Earlier on, important political changes had also been discussed--innovations such as direct elections to the National Assembly, perhaps permitting the formation of other parties (though not their participation in elections), and removing all discriminatory lines against religious believers. Some measures may still be adopted at the Fourth Party Congress, scheduled for mid-October, but Castro seems to be shifting toward caution--announcing a few cosmetic changes to keep the lid on but not enough to launch a true reform program. In part, this results from his determination, stimulated by recent events in the Soviet Union, not to permit any unraveling to begin. Again, however, it also has to do with unrelenting U.S. pressure. As Cubans loyal to Castro increasingly conclude that nothing short of his head on a platter will end U.S. hostility, they are preparing not so much for reforms as to fight to the end.

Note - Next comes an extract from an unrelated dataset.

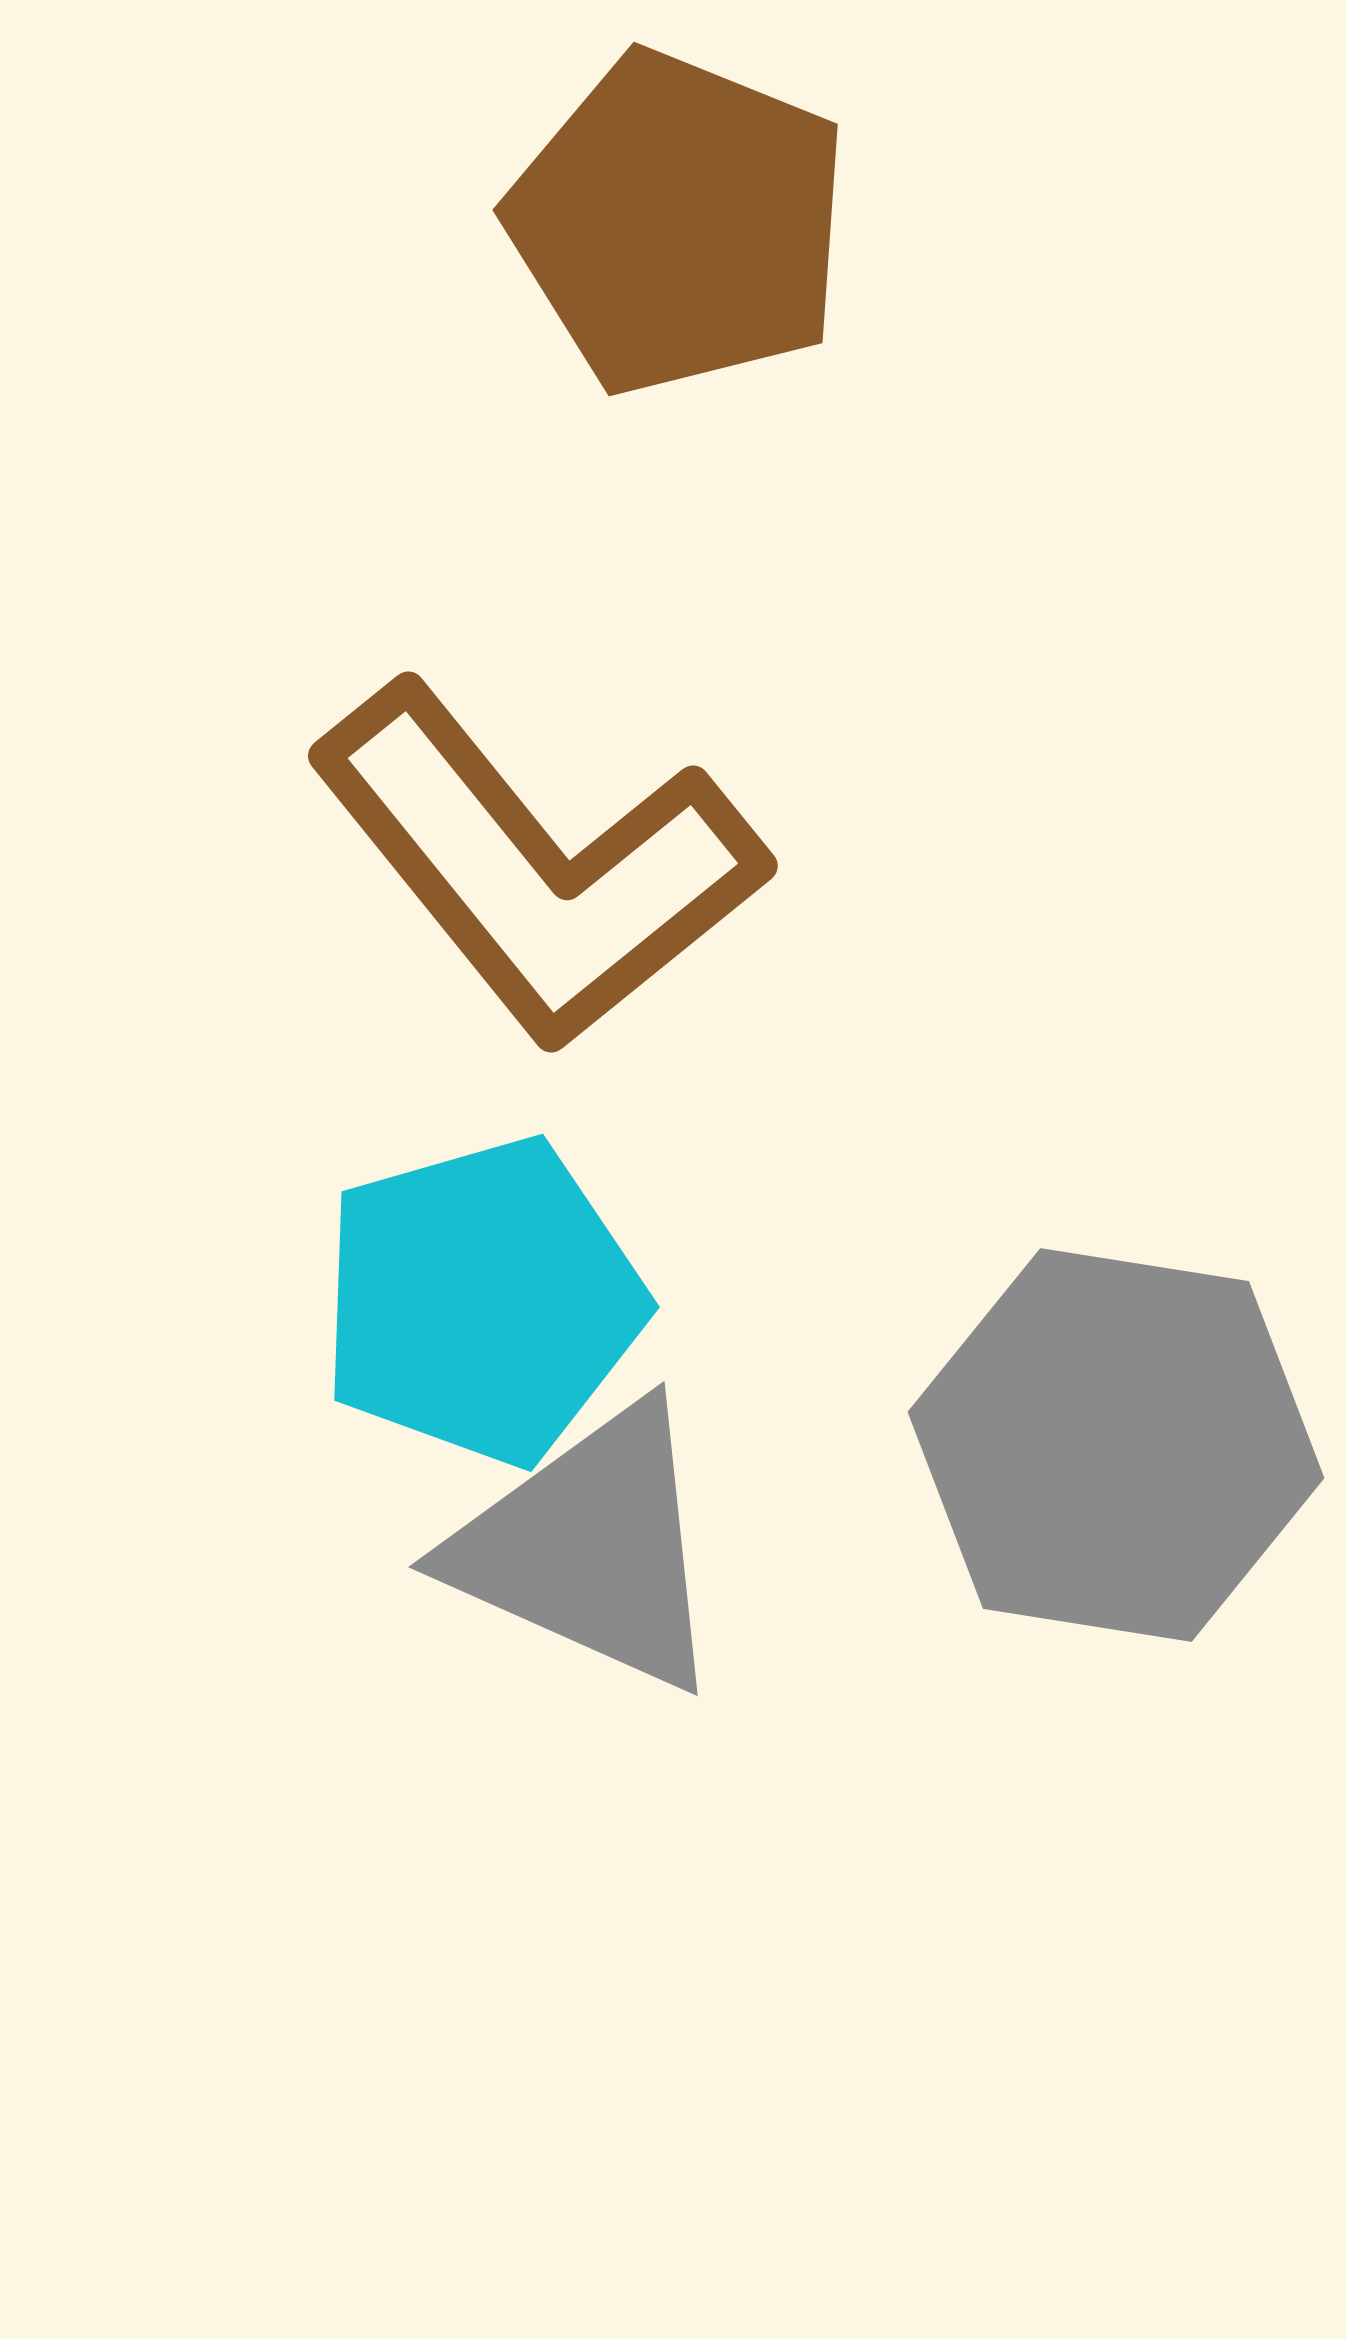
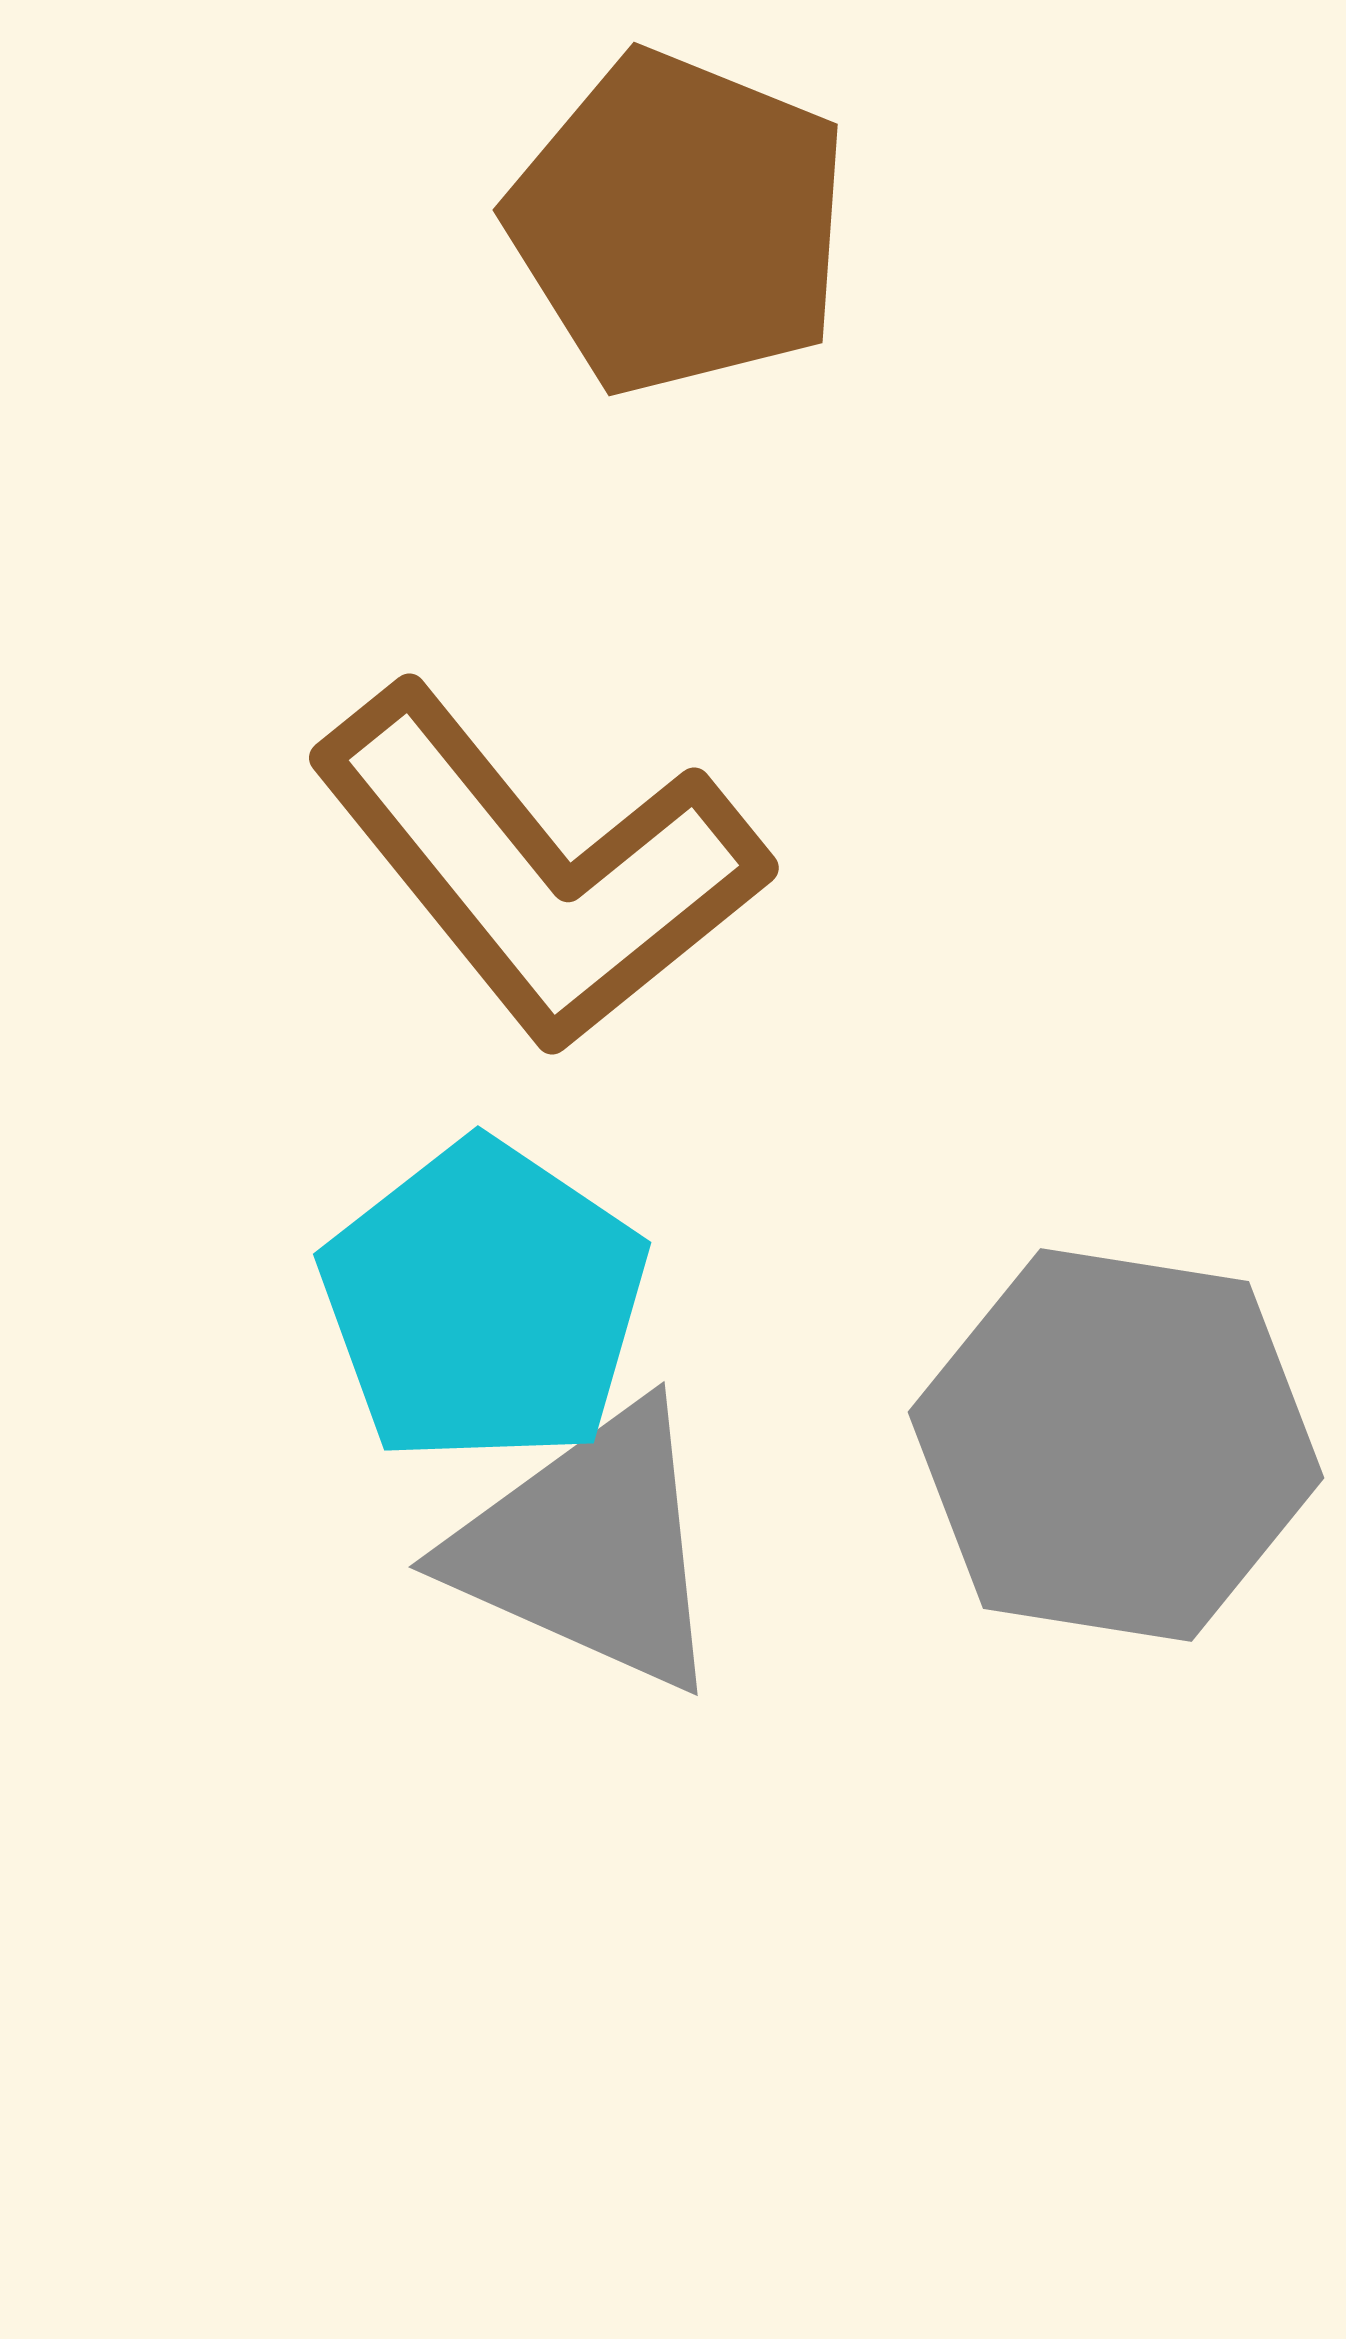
brown L-shape: moved 1 px right, 2 px down
cyan pentagon: moved 2 px right, 2 px down; rotated 22 degrees counterclockwise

Washington should be working for peaceful change in Cuba, relaxing tensions and indicating that steps toward a more open political and economic system will meet with a positive response. Instead, it is increasing efforts to isolate Havana and vowing not to engage until Cuba holds democratic elections and adopts a market economy. Couching ultimate objectives as preconditions is obtuse diplomacy. In this case, it may provoke a bloody denouement.

In taking such a rigid position, moreover, the Administration displays a flagrant double standard. President George Bush defends an extensive relationship with China on the ground that no purpose is served by trying to isolate the other country; rather, constructive engagement is the ticket. But if that is the U.S. approach to China, Kuwait, Syria and Saudi Arabia--all with worse human-rights records than Cuba’s and none having held democratic elections--why is it not the case with Cuba? This is a question the Administration has never been able to answer.